2008, Prague: ‘Evaluation of the Veterinary Curriculum’

The fifth ‘ViEW’ (Veterinary Education Worldwide) workshop was held in association with the Association for Medical Education in Europe (AMEE) conference in Prague on 31st August 2008, facilitated by Debbie Jaarsma (Utrecht University), Vicki Dale and Kim Whittlestone (both of the Royal Veterinary College, London).

Invited speaker Dr. Diana Dolmans (Department of Educational Development and Research, Maastricht University) provided an overview of:

  • the concept of quality assurance
  • instruments and procedures that can be used
  • important features of a system for quality assurance
  • how to apply the knowledge about quality assurance to a particular situation 

In her presentation, Dr. Dolmans emphasised the cyclical nature of quality assurance, the need to triangulate evidence from different sources, the importance of having internal and external review mechanisms, and the need to have a mechanism for acting on feedback. In a small group practical activity, delegates were asked to troubleshoot a hypothetical case study where the evaluation of a new veterinary curriculum did not result in its improvement. This was done using the ‘fishbone diagram’, a cause-and-effect diagram borrowed from industrial quality management.

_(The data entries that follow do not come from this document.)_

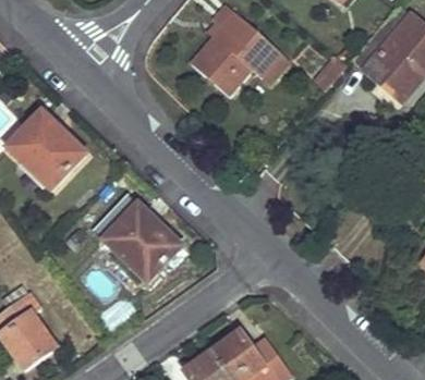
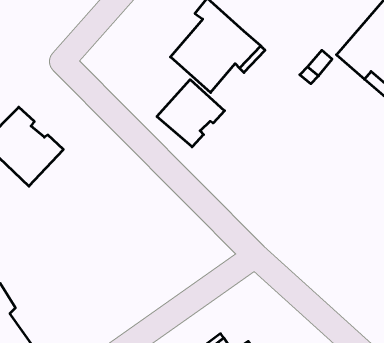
building: none -> [157,80,225,147]
building: [105,203,183,281] -> none

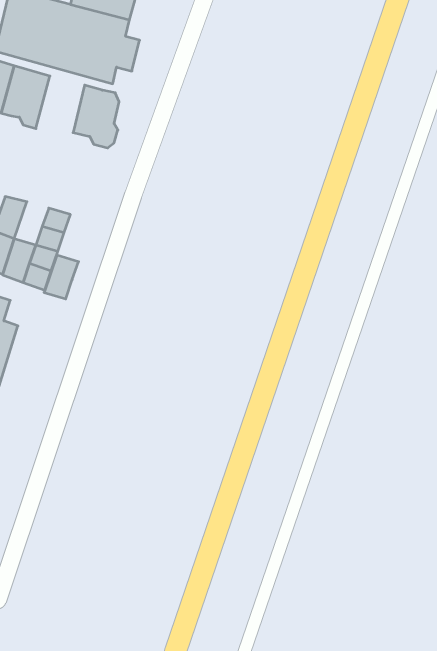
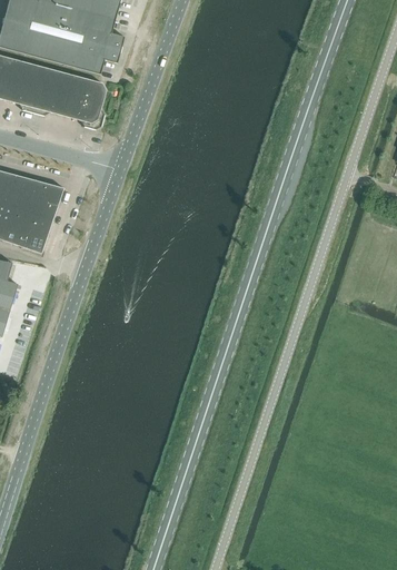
building: none -> [32,67,75,116]
building: [44,255,79,299] -> [13,176,43,214]

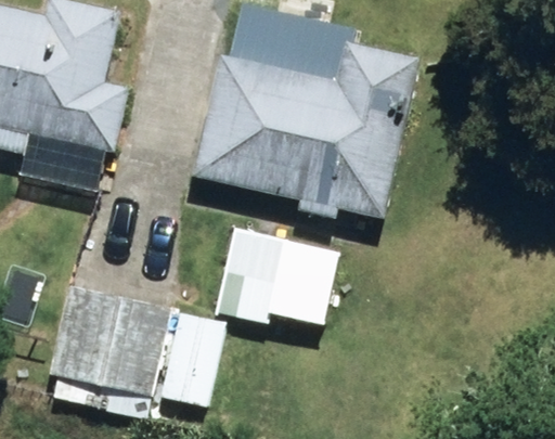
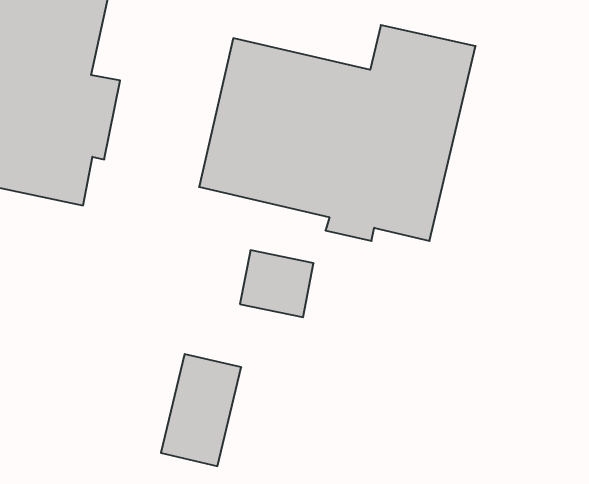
building: [49,283,173,397] -> none

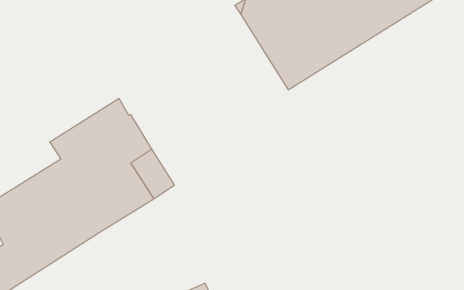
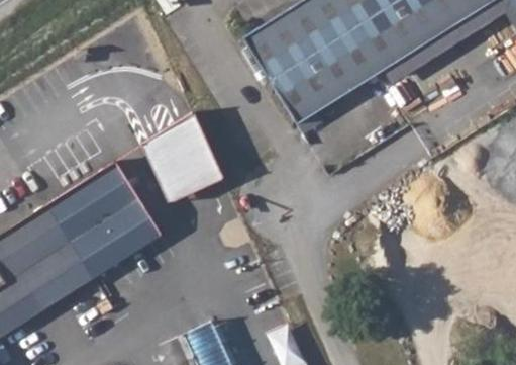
building: none -> [143,113,224,203]

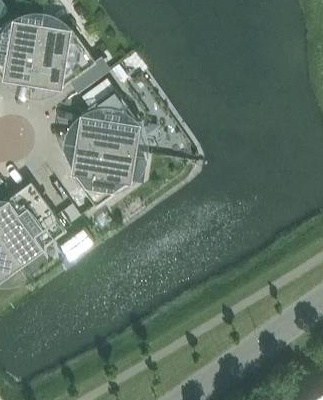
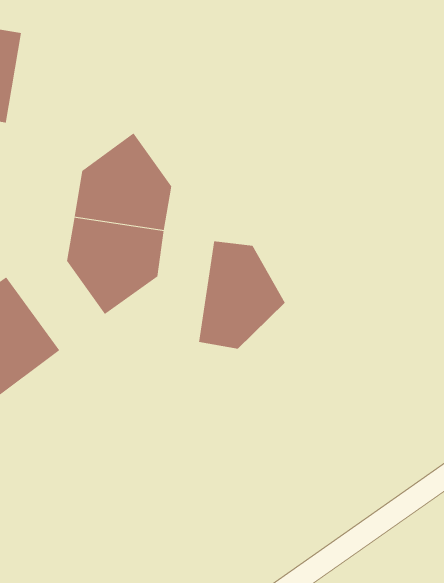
building: [28,27,92,91] -> none
building: none -> [198,240,285,350]

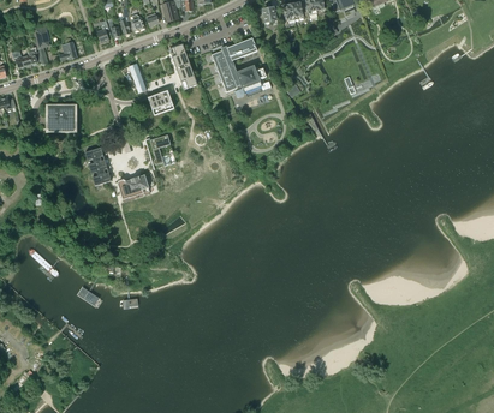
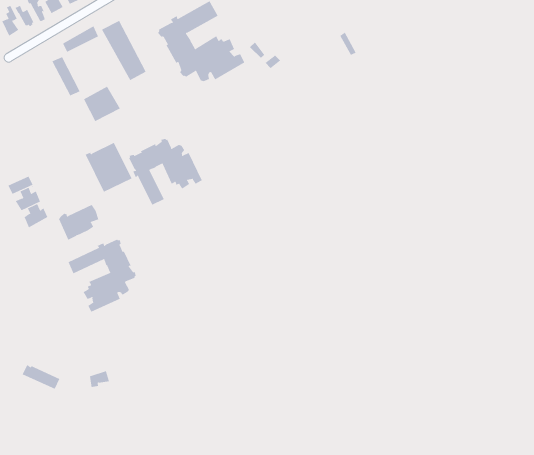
building: none -> [129,138,203,205]
building: none -> [68,239,136,312]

Dr. Vicki Dale presented an overview of evaluation inventories such as the Course Valuing Inventory (Nehari and Bender 1978), the Course Experience Questionnaire (Ramsden and Entwisle 1981) and the Dundee Ready Education Environment Measure (Roff et al. 1997). Participants were introduced to the findings of some published studies that had used these inventories, and were encouraged to assess their usefulness in terms of where they sit in relation to Kirkpatrick’s (1967) hierarchy, how they can be used as a measure of professional skills teaching, how they can improve the quality of teaching, how they can best be correlated with other measures to give a wider indicator of quality, and how adaptable they are to different contexts. Delegates were also encouraged to reflect on the benefits and limitations of using an existing inventory versus developing a new one.

ViEW President Professor Peter van Beukelen (Utrecht University), and Treasurer Professor Susan Rhind (University of Edinburgh) led discussions about outcome measures such as the attainment of Day One skills. It was agreed that professional skills were difficult to assess, and that it was even more difficult to evaluate whether teaching of professional skills had a positive impact at the level of patient care. However, there was unanimous agreement for the need for professional skills training to be introduced from point of entry to veterinary school, and in an evidence-based way.

Dr. Debbie Jaarsma gave a presentation on the importance of research in veterinary medical education. Within this, she stressed the need for national and international collaborations in work that needed to be theoretically grounded. She also presented the outcomes of some of the research she has undertaken at the Faculty of Veterinary Medicine, University of Utrecht, on seminar learning, research internships and formative assessment. Her work has recently been published as a (2008) book “Developments in Veterinary Medical Education: Intentions, perceptions, learning processes and outcomes” (ISBN/EAN 978-90-393-4904-5) by Ridderprint, Ridderkerk, The Netherlands. This publication can be viewed online, and/or a printed copy ordered from here.

Attendees made suggestions for the following year’s ViEW workshop, the majority of which related to ‘professionalism’. This was accepted at the AGM where Professor John Tegzes of Western University, California, was welcomed as ViEW Secretary.